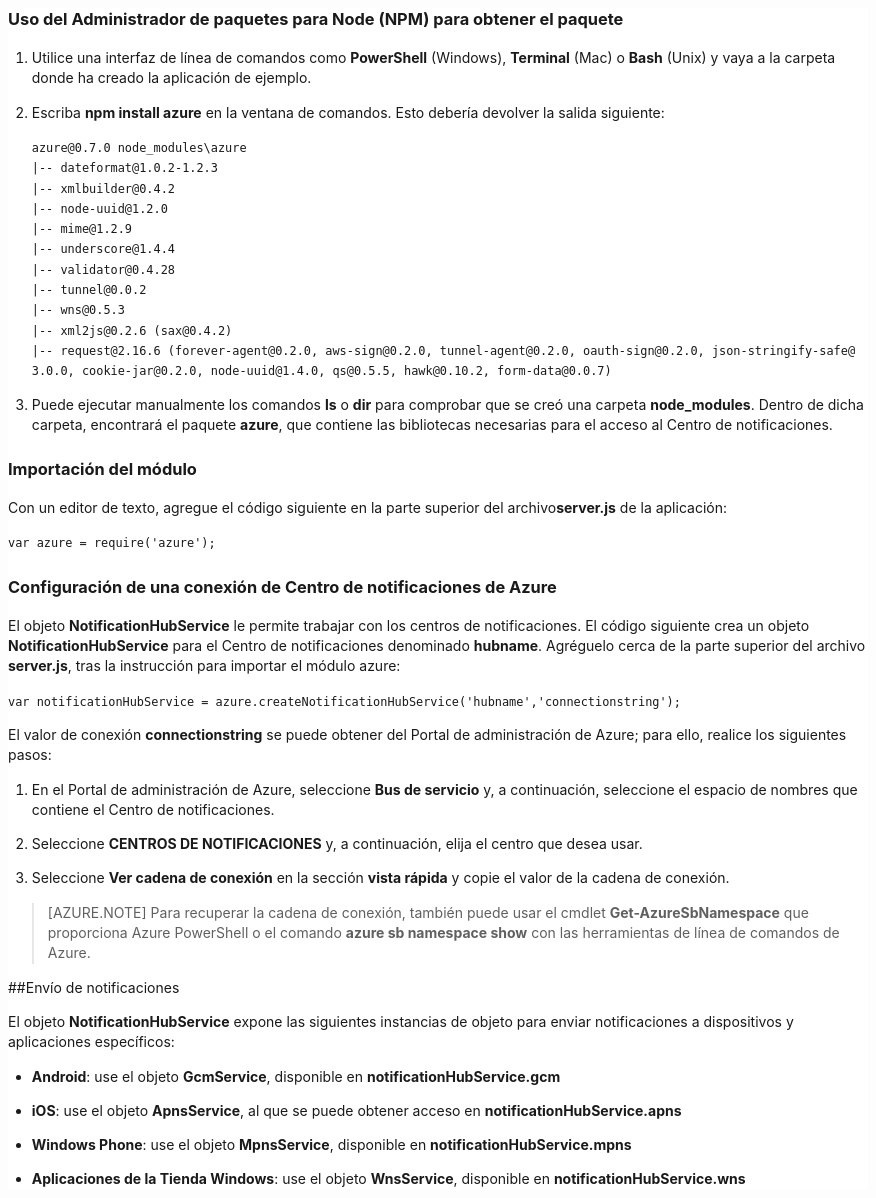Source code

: ### Uso del Administrador de paquetes para Node (NPM) para obtener el paquete

1.  Utilice una interfaz de línea de comandos como **PowerShell** (Windows), **Terminal** (Mac) o **Bash** (Unix) y vaya a la carpeta donde ha creado la aplicación de ejemplo.

2.  Escriba **npm install azure** en la ventana de comandos. Esto debería devolver la salida siguiente:

        azure@0.7.0 node_modules\azure
		|-- dateformat@1.0.2-1.2.3
		|-- xmlbuilder@0.4.2
		|-- node-uuid@1.2.0
		|-- mime@1.2.9
		|-- underscore@1.4.4
		|-- validator@0.4.28
		|-- tunnel@0.0.2
		|-- wns@0.5.3
		|-- xml2js@0.2.6 (sax@0.4.2)
		|-- request@2.16.6 (forever-agent@0.2.0, aws-sign@0.2.0, tunnel-agent@0.2.0, oauth-sign@0.2.0, json-stringify-safe@3.0.0, cookie-jar@0.2.0, node-uuid@1.4.0, qs@0.5.5, hawk@0.10.2, form-data@0.0.7)

3.  Puede ejecutar manualmente los comandos **ls** o **dir** para comprobar que se creó una carpeta **node\_modules**. Dentro de dicha carpeta, encontrará el paquete **azure**, que contiene las bibliotecas necesarias para el acceso al Centro de notificaciones.

### Importación del módulo

Con un editor de texto, agregue el código siguiente en la parte superior del archivo**server.js** de la aplicación:

    var azure = require('azure');

### Configuración de una conexión de Centro de notificaciones de Azure

El objeto **NotificationHubService** le permite trabajar con los centros de notificaciones. El código siguiente crea un objeto **NotificationHubService** para el Centro de notificaciones denominado **hubname**. Agréguelo cerca de la parte superior del archivo **server.js**, tras la instrucción para importar el módulo azure:

    var notificationHubService = azure.createNotificationHubService('hubname','connectionstring');

El valor de conexión **connectionstring** se puede obtener del Portal de administración de Azure; para ello, realice los siguientes pasos:

1. En el Portal de administración de Azure, seleccione **Bus de servicio** y, a continuación, seleccione el espacio de nombres que contiene el Centro de notificaciones.

2. Seleccione **CENTROS DE NOTIFICACIONES** y, a continuación, elija el centro que desea usar.

3. Seleccione **Ver cadena de conexión** en la sección **vista rápida** y copie el valor de la cadena de conexión.

> [AZURE.NOTE] Para recuperar la cadena de conexión, también puede usar el cmdlet **Get-AzureSbNamespace** que proporciona Azure PowerShell o el comando **azure sb namespace show** con las herramientas de línea de comandos de Azure.

</div>

##Envío de notificaciones

El objeto **NotificationHubService** expone las siguientes instancias de objeto para enviar notificaciones a dispositivos y aplicaciones específicos:

* **Android**: use el objeto **GcmService**, disponible en **notificationHubService.gcm**
* **iOS**: use el objeto **ApnsService**, al que se puede obtener acceso en **notificationHubService.apns**
* **Windows Phone**: use el objeto **MpnsService**, disponible en **notificationHubService.mpns**
* **Aplicaciones de la Tienda Windows**: use el objeto **WnsService**, disponible en **notificationHubService.wns**


  [SDK de Azure para Node.js]: https://github.com/WindowsAzure/azure-sdk-for-node
  [Pasos siguientes]: #nextsteps
  [Qué son los temas y las suscripciones del Bus de servicio]: #what-are-service-bus-topics
  [Creación de un espacio de nombres de servicio]: #create-a-service-namespace
  [Obtención de credenciales de administración predeterminadas para el espacio de nombres]: #obtain-default-credentials
  [Creación de una aplicación Node.js]: #Create_a_Nodejs_Application
  [Configuración de la aplicación para usar el Bus de servicio]: #Configure_Your_Application_to_Use_Service_Bus
  [Codificación de un tema]: #How_to_Create_a_Topic
  [Codificación suscripciones]: #How_to_Create_Subscriptions
  [Codificación mensajes a un tema]: #How_to_Send_Messages_to_a_Topic
  [Codificación mensajes de una suscripción]: #How_to_Receive_Messages_from_a_Subscription
  [Codificación ante errores de la aplicación y mensajes que no se pueden leer]: #How_to_Handle_Application_Crashes_and_Unreadable_Messages
  [Codificación de temas y suscripciones]: #How_to_Delete_Topics_and_Subscriptions
  [1]: #Next_Steps
  [Conceptos de tema]: .media/notification-hubs-nodejs-how-to-use-notification-hubs/sb-topics-01.png
  [Portal de administración de Azure]: http://manage.windowsazure.com
  [imagen]: .media/notification-hubs-nodejs-how-to-use-notification-hubs/sb-queues-03.png
  [2]: .media/notification-hubs-nodejs-how-to-use-notification-hubs/sb-queues-04.png
  [3]: .media/notification-hubs-nodejs-how-to-use-notification-hubs/sb-queues-05.png
  [4]: .media/notification-hubs-nodejs-how-to-use-notification-hubs/sb-queues-06.png
  [5]: .media/notification-hubs-nodejs-how-to-use-notification-hubs/sb-queues-07.png
  [SqlFilter.SqlExpression]: http://msdn.microsoft.com/library/windowsazure/microsoft.servicebus.messaging.sqlfilter.sqlexpression.aspx
  [Centros de notificaciones del Bus de servicio de Azure]: http://msdn.microsoft.com/library/windowsazure/jj927170.aspx
  [SqlFilter]: http://msdn.microsoft.com/library/windowsazure/microsoft.servicebus.messaging.sqlfilter.aspx
  [Sitio web con WebMatrix]: /develop/nodejs/tutorials/web-site-with-webmatrix/
  [Servicio en la nube Node.js]: cloud-services-nodejs-develop-deploy-app.md
[Portal de administración anterior]: .media/notification-hubs-nodejs-how-to-use-notification-hubs/previous-portal.png
  [nodejswebsite]: /develop/nodejs/tutorials/create-a-website-(mac)/
  [Servicio en la nube de Node.js con almacenamiento]: /develop/nodejs/tutorials/web-app-with-storage/
  [Aplicación web Node.js con almacenamiento]: /develop/nodejs/tutorials/web-site-with-storage/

**What you will do:** The listing above holds a line with "var azure = require('azure');" and a line with "El objeto **NotificationHubService** le". Print the stretch from the first through the second, exactly and alone.

**Solution:**
    var azure = require('azure');

### Configuración de una conexión de Centro de notificaciones de Azure

El objeto **NotificationHubService** le permite trabajar con los centros de notificaciones. El código siguiente crea un objeto **NotificationHubService** para el Centro de notificaciones denominado **hubname**. Agréguelo cerca de la parte superior del archivo **server.js**, tras la instrucción para importar el módulo azure:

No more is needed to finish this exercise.